Dijital ekranlarda fazla zaman geçiren bireylerin göz problemleri yaşadığını belirten Göz Sağlığı ve Hastalıkları Uzmanı Prof. Dr. Ahmet Akman “Gözlüksüz yaşam her yaşta mümkündür ve güvenli olarak sağlanabilmektedir. Ülkemiz bu konuda hem hekim tecrübesi hem de cihaz alt yapısında dünyanın sayılı ülkelerinden birisidir” dedi.
Göz bozuklukları görüntünün retinaya odaklanamadığı durumlar olup iki gruba ayrılıyor.
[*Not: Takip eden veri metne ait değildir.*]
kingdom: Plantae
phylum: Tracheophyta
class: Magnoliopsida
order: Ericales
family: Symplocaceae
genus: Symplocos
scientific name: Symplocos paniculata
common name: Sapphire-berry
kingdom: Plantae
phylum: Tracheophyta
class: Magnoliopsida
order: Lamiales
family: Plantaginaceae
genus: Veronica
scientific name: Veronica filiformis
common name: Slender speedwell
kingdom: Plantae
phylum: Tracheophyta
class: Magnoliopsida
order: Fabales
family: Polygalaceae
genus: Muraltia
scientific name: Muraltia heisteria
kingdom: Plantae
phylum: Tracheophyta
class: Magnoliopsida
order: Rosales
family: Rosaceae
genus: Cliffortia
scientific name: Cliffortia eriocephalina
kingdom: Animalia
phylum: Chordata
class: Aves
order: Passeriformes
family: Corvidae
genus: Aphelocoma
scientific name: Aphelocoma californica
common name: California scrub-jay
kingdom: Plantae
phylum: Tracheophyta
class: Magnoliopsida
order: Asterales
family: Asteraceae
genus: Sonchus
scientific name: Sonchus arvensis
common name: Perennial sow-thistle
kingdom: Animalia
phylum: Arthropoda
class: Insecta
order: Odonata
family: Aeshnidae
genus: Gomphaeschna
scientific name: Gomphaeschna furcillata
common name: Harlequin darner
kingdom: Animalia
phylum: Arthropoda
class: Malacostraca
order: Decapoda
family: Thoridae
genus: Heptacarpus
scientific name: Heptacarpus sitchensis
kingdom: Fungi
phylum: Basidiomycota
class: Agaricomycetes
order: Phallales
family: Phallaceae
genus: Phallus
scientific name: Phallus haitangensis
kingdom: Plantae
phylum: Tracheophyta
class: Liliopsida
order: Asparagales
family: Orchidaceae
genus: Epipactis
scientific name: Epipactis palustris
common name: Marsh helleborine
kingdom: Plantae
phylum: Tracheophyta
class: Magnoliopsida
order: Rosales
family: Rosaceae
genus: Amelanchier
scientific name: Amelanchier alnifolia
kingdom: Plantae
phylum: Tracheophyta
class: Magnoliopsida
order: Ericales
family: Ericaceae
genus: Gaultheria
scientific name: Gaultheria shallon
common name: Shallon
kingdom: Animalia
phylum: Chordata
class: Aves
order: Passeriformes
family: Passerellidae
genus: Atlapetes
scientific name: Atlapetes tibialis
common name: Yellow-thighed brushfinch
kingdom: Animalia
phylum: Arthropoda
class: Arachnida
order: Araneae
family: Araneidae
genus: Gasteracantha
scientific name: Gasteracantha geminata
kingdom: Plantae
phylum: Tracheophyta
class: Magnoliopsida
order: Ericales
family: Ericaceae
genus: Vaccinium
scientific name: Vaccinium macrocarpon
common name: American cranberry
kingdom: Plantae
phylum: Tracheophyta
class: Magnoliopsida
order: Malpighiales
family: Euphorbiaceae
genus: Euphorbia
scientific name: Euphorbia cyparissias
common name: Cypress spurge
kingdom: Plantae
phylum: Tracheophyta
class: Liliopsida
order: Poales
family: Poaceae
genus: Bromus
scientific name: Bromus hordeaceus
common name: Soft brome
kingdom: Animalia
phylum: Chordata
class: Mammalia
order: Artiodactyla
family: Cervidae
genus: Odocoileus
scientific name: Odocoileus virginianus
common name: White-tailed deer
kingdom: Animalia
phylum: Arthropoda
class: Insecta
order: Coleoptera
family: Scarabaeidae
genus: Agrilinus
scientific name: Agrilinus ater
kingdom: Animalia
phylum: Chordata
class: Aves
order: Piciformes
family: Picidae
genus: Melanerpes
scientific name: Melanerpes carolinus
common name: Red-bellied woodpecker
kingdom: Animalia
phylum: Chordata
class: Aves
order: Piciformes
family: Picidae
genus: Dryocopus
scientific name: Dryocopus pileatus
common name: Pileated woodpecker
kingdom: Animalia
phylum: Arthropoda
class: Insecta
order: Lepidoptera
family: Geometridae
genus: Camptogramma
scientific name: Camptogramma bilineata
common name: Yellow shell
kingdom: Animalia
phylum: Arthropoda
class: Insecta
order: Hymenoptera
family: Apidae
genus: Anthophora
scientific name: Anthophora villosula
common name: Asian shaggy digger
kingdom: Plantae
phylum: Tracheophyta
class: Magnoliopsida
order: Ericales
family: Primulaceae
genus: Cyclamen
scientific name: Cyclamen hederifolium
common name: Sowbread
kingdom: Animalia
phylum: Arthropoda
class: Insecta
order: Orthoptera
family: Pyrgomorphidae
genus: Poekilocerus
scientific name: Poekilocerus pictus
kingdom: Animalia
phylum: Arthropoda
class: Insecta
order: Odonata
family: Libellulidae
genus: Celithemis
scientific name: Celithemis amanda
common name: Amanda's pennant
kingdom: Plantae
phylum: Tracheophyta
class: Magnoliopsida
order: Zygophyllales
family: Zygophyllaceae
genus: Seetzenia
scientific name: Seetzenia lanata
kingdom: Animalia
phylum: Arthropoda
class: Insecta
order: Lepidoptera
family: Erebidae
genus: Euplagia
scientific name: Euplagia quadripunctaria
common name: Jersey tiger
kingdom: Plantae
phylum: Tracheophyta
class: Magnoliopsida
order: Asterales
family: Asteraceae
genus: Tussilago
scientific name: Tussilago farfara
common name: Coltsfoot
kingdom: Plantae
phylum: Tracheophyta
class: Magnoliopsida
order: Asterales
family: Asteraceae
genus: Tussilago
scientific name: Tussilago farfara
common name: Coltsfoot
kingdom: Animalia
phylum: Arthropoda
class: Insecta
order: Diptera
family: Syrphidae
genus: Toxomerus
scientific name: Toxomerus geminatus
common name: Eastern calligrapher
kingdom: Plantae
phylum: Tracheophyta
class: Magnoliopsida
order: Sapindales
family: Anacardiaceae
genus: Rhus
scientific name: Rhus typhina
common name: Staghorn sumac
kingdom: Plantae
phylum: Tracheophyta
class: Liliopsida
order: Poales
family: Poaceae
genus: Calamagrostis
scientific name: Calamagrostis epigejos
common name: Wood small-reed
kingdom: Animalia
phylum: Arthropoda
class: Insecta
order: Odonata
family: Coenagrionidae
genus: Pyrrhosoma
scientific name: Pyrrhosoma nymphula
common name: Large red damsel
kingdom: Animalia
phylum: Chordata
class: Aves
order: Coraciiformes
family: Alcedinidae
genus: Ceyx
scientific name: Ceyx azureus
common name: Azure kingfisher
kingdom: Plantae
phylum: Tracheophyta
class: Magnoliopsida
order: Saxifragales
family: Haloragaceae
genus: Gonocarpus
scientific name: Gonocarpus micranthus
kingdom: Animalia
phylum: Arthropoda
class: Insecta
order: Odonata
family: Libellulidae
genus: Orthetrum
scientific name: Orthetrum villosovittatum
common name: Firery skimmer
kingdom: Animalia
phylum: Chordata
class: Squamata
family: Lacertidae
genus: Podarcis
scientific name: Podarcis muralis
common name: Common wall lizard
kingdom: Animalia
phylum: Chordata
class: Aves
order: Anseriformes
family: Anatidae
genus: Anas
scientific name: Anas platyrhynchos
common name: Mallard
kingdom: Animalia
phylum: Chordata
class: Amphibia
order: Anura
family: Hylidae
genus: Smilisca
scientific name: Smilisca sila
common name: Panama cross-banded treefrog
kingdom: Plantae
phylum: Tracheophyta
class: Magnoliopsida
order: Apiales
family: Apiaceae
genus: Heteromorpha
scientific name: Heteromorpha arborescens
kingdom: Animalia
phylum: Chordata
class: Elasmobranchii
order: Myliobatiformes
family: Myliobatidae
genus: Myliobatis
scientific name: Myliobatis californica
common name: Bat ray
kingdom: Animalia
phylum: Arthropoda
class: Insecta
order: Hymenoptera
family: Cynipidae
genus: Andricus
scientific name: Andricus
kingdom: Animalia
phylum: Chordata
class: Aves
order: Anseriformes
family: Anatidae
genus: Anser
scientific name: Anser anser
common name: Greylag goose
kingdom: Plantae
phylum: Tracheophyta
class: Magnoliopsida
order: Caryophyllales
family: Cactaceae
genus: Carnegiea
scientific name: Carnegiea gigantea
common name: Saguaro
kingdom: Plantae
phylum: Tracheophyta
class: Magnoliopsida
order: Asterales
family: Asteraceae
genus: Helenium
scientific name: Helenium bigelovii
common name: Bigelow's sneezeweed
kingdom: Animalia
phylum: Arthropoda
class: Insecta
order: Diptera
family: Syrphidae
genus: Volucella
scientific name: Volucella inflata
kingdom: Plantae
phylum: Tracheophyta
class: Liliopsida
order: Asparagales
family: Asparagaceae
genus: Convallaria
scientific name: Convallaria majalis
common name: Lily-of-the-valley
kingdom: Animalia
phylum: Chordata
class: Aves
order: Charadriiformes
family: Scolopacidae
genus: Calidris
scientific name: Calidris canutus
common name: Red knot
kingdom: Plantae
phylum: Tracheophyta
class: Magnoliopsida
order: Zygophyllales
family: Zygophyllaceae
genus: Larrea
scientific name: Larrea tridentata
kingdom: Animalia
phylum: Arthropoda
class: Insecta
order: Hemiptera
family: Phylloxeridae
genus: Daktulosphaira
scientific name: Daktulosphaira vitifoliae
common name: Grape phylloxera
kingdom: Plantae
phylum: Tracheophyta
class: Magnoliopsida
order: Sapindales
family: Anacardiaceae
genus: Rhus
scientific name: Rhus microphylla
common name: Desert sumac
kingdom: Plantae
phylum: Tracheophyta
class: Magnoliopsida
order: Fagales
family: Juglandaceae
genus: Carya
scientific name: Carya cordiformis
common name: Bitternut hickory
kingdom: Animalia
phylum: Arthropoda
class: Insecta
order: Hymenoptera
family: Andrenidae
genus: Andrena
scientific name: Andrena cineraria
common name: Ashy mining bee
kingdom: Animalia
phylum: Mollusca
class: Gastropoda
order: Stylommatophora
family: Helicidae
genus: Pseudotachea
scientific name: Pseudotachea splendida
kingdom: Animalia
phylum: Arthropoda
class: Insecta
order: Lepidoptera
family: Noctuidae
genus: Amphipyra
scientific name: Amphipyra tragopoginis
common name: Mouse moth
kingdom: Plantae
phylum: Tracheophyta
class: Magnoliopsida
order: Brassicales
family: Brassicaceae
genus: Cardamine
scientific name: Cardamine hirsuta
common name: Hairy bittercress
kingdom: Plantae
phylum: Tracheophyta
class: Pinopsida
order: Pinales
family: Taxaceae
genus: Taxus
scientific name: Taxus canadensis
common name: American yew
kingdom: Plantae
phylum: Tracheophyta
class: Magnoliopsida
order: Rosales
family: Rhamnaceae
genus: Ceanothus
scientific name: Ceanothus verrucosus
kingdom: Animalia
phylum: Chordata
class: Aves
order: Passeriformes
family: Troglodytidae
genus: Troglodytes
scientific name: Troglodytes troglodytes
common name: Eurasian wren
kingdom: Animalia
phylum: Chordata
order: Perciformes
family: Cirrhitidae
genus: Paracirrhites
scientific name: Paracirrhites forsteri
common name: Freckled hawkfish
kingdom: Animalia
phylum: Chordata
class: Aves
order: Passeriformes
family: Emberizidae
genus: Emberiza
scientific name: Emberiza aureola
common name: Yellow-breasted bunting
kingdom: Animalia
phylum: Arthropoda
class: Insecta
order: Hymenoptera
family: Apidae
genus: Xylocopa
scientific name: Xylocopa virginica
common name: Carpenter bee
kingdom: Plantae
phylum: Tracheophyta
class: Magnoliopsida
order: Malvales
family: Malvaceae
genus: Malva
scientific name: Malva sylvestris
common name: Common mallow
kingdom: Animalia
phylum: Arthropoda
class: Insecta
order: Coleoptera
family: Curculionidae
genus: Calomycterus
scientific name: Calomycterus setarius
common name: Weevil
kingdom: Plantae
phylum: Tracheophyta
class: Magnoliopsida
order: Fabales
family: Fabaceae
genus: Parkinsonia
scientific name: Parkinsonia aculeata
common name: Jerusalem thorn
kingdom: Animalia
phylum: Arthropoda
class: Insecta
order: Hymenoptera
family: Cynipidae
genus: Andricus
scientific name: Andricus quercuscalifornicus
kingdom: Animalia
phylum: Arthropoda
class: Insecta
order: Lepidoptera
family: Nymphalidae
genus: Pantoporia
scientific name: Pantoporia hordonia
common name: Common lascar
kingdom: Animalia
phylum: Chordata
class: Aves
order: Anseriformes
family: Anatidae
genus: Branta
Birinci grupta uzak görmeyi bozan ve çocuklukta başlayarak her yaşta görülen miyopi, hipermetropi ve astigmat yer alırken ve ikinci grupta ise kırklı yaşlarda her bireyde ortaya çıkan yakın görmeyi bozarak okumamızı engelleyen presbiyopi bulunuyor.
Uzak görmeyi bozan hastalıklar gençlerde daha çok görülüyor
Miyopi, hipermetropi ve astigmat, genç yaşlarda uzak görmeyi bozan bozukluklar olarak öne çıkıyor.
Gözlük ve kontakt lens ile düzeltilmeleri mümkün olan bu bozukluklara karşı, bu yöntemleri kullanmak istemeyen kişiler de ise lazer tedavisi yöntemi kullanılıyor. Lazer tedavilerinde gözün dış merceği olan kornea tabakası tedavi edilerek gözlüksüz net görme sağlanıyor. Halk arasında göz çizme olarak da bilinen bu yöntem, gözlük numarasinin lazerle gözün ön tabakasına dövme yapar gibi işlenmesi esasına dayaniyor.
Son yıllarda lazer tedavisi teknolojisinin çok fazla gelişmesi ile birlikte bıçaksız LASİK, no-touch, Smile, iLasik ve benzeri birçok farklı lazer yöntemi gelişmiştir. Lazer yöntemi ile gerçekleştirilen ameliyatların genelde pahalı ve yeni teknoloji cihazlara ihtiyaç duyduğunu belirten Prof. Dr. Ahmet Akman “Ülkemiz bu yöntemler konusunda hem hekim tecrübesi hem de cihaz parkı açısından üst seviyededir. Çoğu Avrupa ülkesinde bulunmayan ya da bulunsa da maliyetleri nedeniyle hastaların ulaşamadığı cihazlarla modern tedavilere, ülkemizde ulaşmak çok daha kolay ve ucuzdur. Bu sebeple birçok ülkeden hasta, bu tedaviler için ülkemize gelmektedir” dedi.